*** Exercise material ***
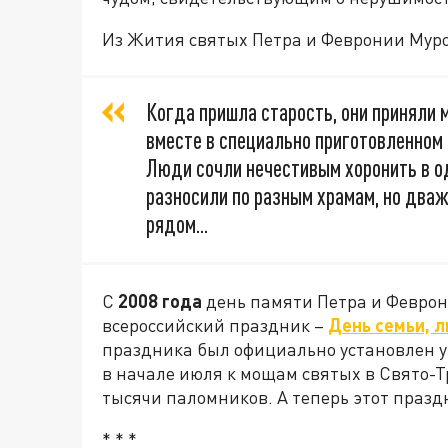
Из Жития святых Петра и Февронии Мур
Когда пришла старость, они приняли 
вместе в специально приготовленном г
Люди сочли нечестивым хоронить в о
разносили по разным храмам, но два
рядом...
С
2008 года
день памяти Петра и Феврон
всероссийский праздник –
День семьи, л
праздника был официально установлен ук
в начале июля к мощам святых в Свято-
тысячи паломников. А теперь этот празд
* * *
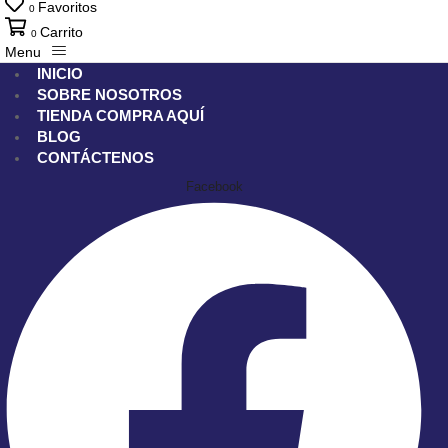
Favoritos
0
Carrito
0
Menu
INICIO
SOBRE NOSOTROS
TIENDA
COMPRA AQUÍ
BLOG
CONTÁCTENOS
Facebook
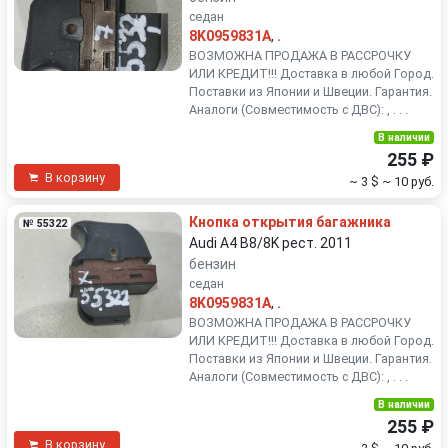
седан
8K0959831A
,
.
ВОЗМОЖНА ПРОДАЖА В РАССРОЧКУ
ИЛИ КРЕДИТ!!! Доставка в любой Город.
Поставки из Японии и Швеции. Гарантия.
Аналоги (Совместимость с ДВС): , . . .
В наличии
255 ₽
В корзину
~ 3 $
~ 10 руб.
Кнопка открытия багажника
№ 55322
Audi A4 B8/8K рест. 2011
бензин
седан
8K0959831A
,
.
ВОЗМОЖНА ПРОДАЖА В РАССРОЧКУ
ИЛИ КРЕДИТ!!! Доставка в любой Город.
Поставки из Японии и Швеции. Гарантия.
Аналоги (Совместимость с ДВС): , . . .
В наличии
255 ₽
В корзину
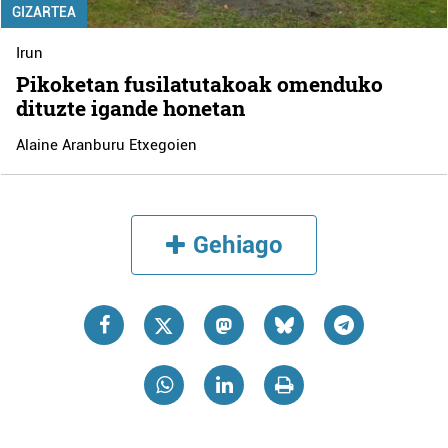
GIZARTEA
Irun
Pikoketan fusilatutakoak omenduko
dituzte igande honetan
Alaine Aranburu Etxegoien
Gehiago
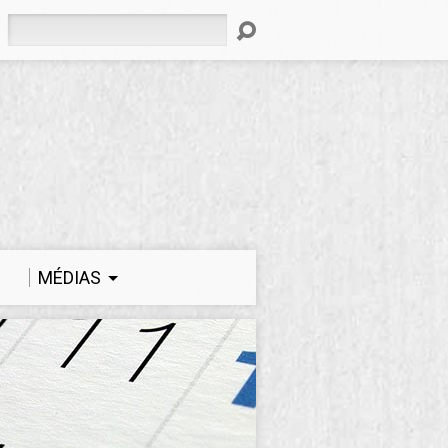
Rechercher
MÉDIAS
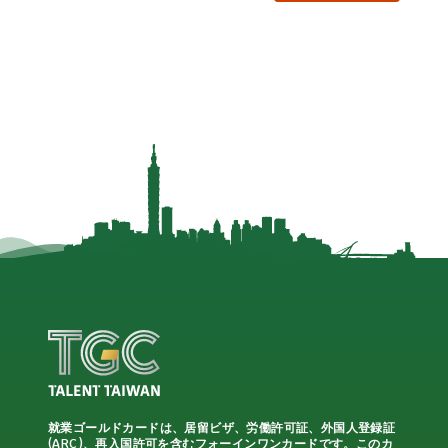
就業ゴールドカードは、居留ビザ、労働許可証、外国人登録証
(ARC)、再入国許可を含むフォーインワンカードです。このカ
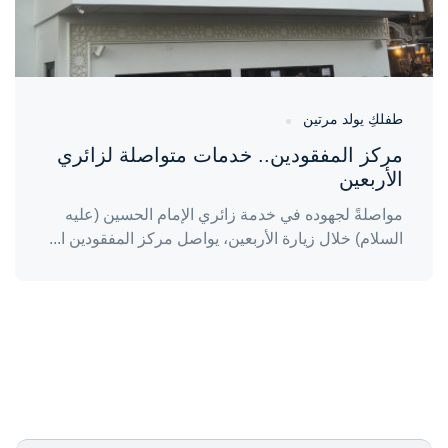
طفلكِ يولد مرتين
مركز المفقودين.. خدمات متواصلة لزائري
الأربعين
مواصلةً لجهوده في خدمة زائري الإمام الحسين (عليه
السلام) خلال زيارة الأربعين، يواصل مركز المفقودين ا...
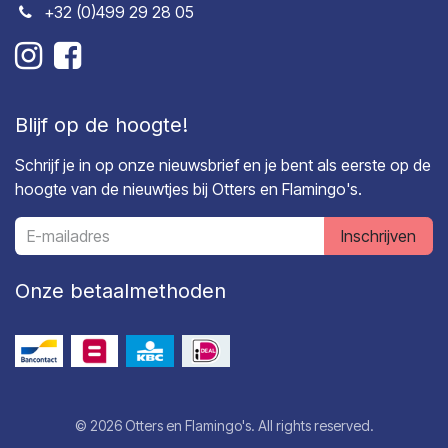
+32 (0)499 29 28 05
Blijf op de hoogte!
Schrijf je in op onze nieuwsbrief en je bent als eerste op de
hoogte van de nieuwtjes bij Otters en Flamingo's.
Inschrijven
Onze betaalmethoden
© 2026 Otters en Flamingo's. All rights reserved.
***
▶ [Your instructions]:
Set down every record exactly as written, but drop the pictures.

▶ [Exercise output]:
Из Жития святых Петра и Февронии Мур
Когда пришла старость, они приняли 
вместе в специально приготовленном г
Люди сочли нечестивым хоронить в о
разносили по разным храмам, но два
рядом...
С
2008 года
день памяти Петра и Феврон
всероссийский праздник –
День семьи, л
праздника был официально установлен ук
в начале июля к мощам святых в Свято-
тысячи паломников. А теперь этот празд
* * *
Favoritos
0
Carrito
0
Menu
INICIO
SOBRE NOSOTROS
TIENDA
COMPRA AQUÍ
BLOG
CONTÁCTENOS
Facebook
седан
8K0959831A
,
.
ВОЗМОЖНА ПРОДАЖА В РАССРОЧКУ
ИЛИ КРЕДИТ!!! Доставка в любой Город.
Поставки из Японии и Швеции. Гарантия.
Аналоги (Совместимость с ДВС): , . . .
В наличии
255 ₽
В корзину
~ 3 $
~ 10 руб.
Кнопка открытия багажника
№ 55322
Audi A4 B8/8K рест. 2011
бензин
седан
8K0959831A
,
.
ВОЗМОЖНА ПРОДАЖА В РАССРОЧКУ
ИЛИ КРЕДИТ!!! Доставка в любой Город.
Поставки из Японии и Швеции. Гарантия.
Аналоги (Совместимость с ДВС): , . . .
В наличии
255 ₽
В корзину
GIZARTEA
Irun
Pikoketan fusilatutakoak omenduko
dituzte igande honetan
Alaine Aranburu Etxegoien
Gehiago
Rechercher
MÉDIAS
就業ゴールドカードは、居留ビザ、労働許可証、外国人登録証
(ARC)、再入国許可を含むフォーインワンカードです。このカ
طفلكِ يولد مرتين
مركز المفقودين.. خدمات متواصلة لزائري
الأربعين
مواصلةً لجهوده في خدمة زائري الإمام الحسين (عليه
السلام) خلال زيارة الأربعين، يواصل مركز المفقودين ا...
+32 (0)499 29 28 05
Blijf op de hoogte!
Schrijf je in op onze nieuwsbrief en je bent als eerste op de
hoogte van de nieuwtjes bij Otters en Flamingo's.
Inschrijven
Onze betaalmethoden
© 2026 Otters en Flamingo's. All rights reserved.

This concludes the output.